A. Standards of Review

      A trial court’s fact findings have the same force and dignity as a jury’s answers

to jury questions. See Anderson v. City of Seven Points, 806 S.W.2d 791, 794 (Tex. 1991).

As with jury findings, a trial court’s fact findings on disputed issues are not conclusive,

and when the appellate record contains a reporter’s record, an appellant may challenge

those findings for evidentiary sufficiency.
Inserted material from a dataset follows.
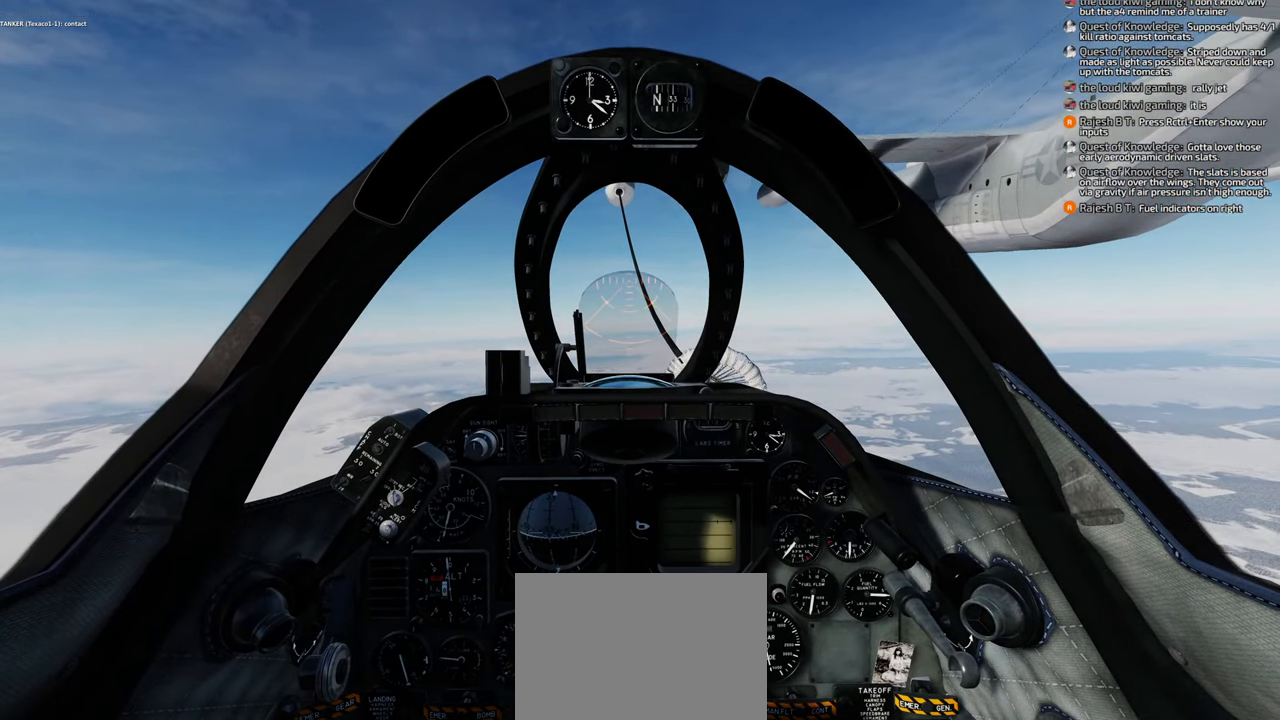
{"buttons": [], "left_stick": "center", "right_stick": "center", "events": []}
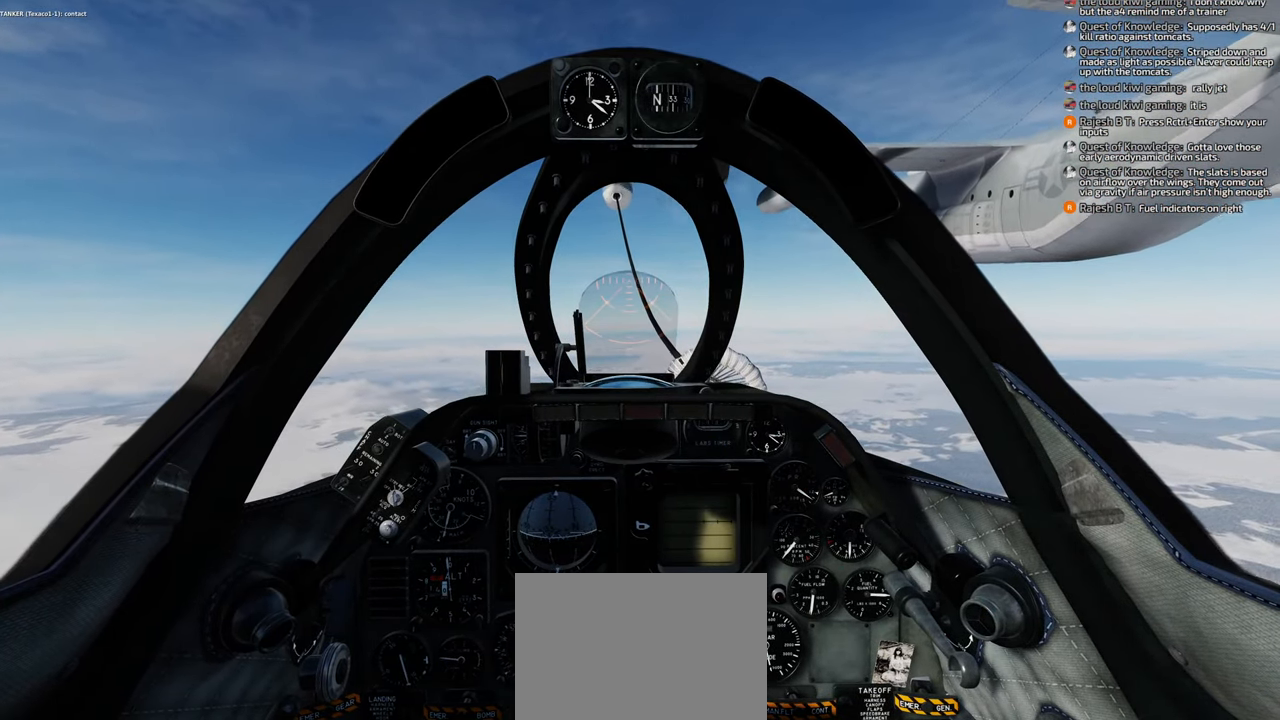
{"buttons": [], "left_stick": "center", "right_stick": "center", "events": []}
Catalina v. Blasdel, 881 S.W.2d 295, 297 (Tex.

1994); Super Ventures, Inc. v. Chaudhry, 501 S.W.3d 121, 126 (Tex. App.—Fort Worth

2016, no pet.). We review the sufficiency of the evidence supporting challenged

                                            13
findings using the same standards that we apply to jury findings. Catalina, 881 S.W.2d

at 297.

       We may sustain a legal-sufficiency challenge—that is, a no-evidence

challenge—only when (1) the record bears no evidence of a vital fact, (2) the rules of

law or of evidence bar the court from giving weight to the only evidence offered to

prove a vital fact, (3) the evidence offered to prove a vital fact is no more than a mere

scintilla, or (4) the evidence establishes conclusively the opposite of a vital fact. Shields

v. Ltd. P’ship v. Bradberry, 526 S.W.3d 471, 480 (Tex. 2017); see also Ford Motor Co. v.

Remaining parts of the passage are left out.